Aside from the associated debate, Walsh says there is very little to be gained from the activities of someone like Assange or even Snowden.
“In the case of Assange, he is at best a hacker, at worst a useful idiot for the Russian state.
“Someone who is just interested in hacking government institutions but doesn’t do it for any real positive reason, or one that can result in a positive result, is of limited value to the pursuit of free speech and transparency.
“Assange and Snowden both influenced a more critical debate now in liberal democratic states about the role of intelligence agencies: secrecy versus transparency and privacy.
“So I suppose advancing this debate has been helpful, but doing it the way Assange and Snowden did it is not the way to ignite this debate.”

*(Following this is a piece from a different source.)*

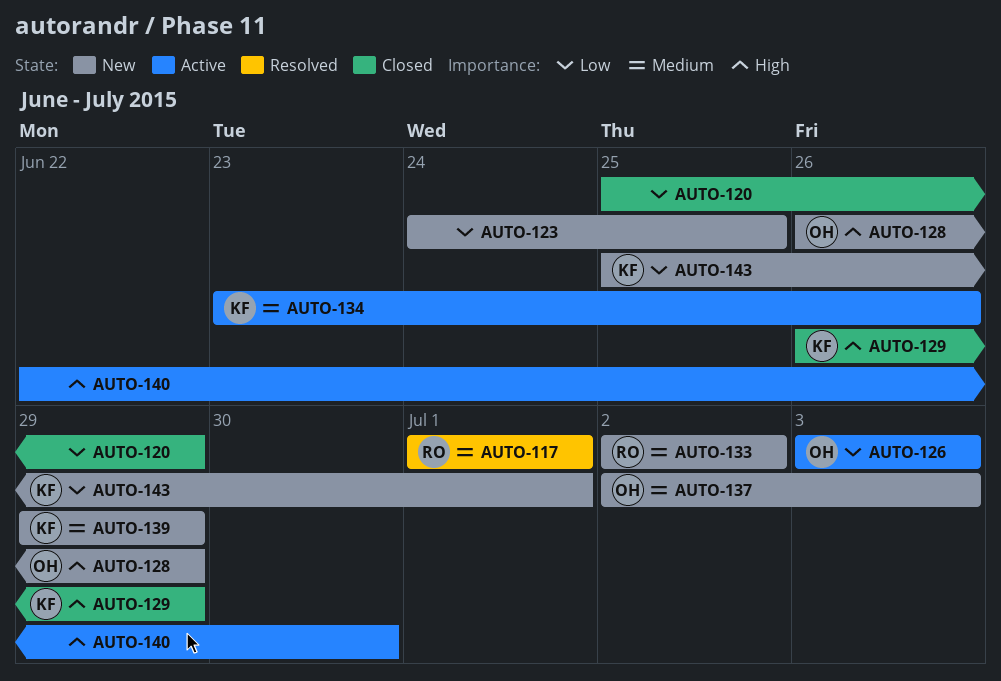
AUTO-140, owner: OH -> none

In addition to the whistleblower debate, there has also been extensive discussion within the media as to whether Assange should be considered a journalist.
According to Walsh, Assange is no such thing.
“He has a long history of hacking rather than journalism. I do not know if he has any journalism qualifications, but a professional journalist would not just mass-dump unredacted information on their website.
“They would sift through it, remove names of people not relevant to the story to protect their privacy and security. They would seek to critically assess the information first as well – try to value-add to it and contextualise it.
“Assange does none of those things.
“It’s an affront to all those people who go to journalism schools and work tirelessly to produce good journalism in democracies.
“Secondly, Assange and his lawyers are connecting his arrest as a ‘journalist’ to the endangerment of free speech in general, which is hyperbole. Free speech is not in danger because of his arrest.
“Thirdly, I would say he is not a journalist because no ethical or professional journalist would actively conspire with a source to break a secure password on a classified computer to access the information from a source.
“This is not journalism; it’s criminal hacking for which the person involved has a case to answer for.”
Walsh says as a result of Assange and WikiLeaks, intelligence communities may need to consider processes in the future that allow genuine whistleblowers a secure, confidential oversight forum to air their grievances before going to the press in ways that don’t minimise their concerns, yet risk-manage the consequences of their going public.
“Generally, in Australia and other liberal democracies, things can go wrong, abuse can happen, particularly in conflict zones, but most people working in the intel community are honest and ethical.
“But now and in the future, powerful oversight of our intelligence communities will be the best way to pick up abuses, not via the Assanges and Snowdens of the world.”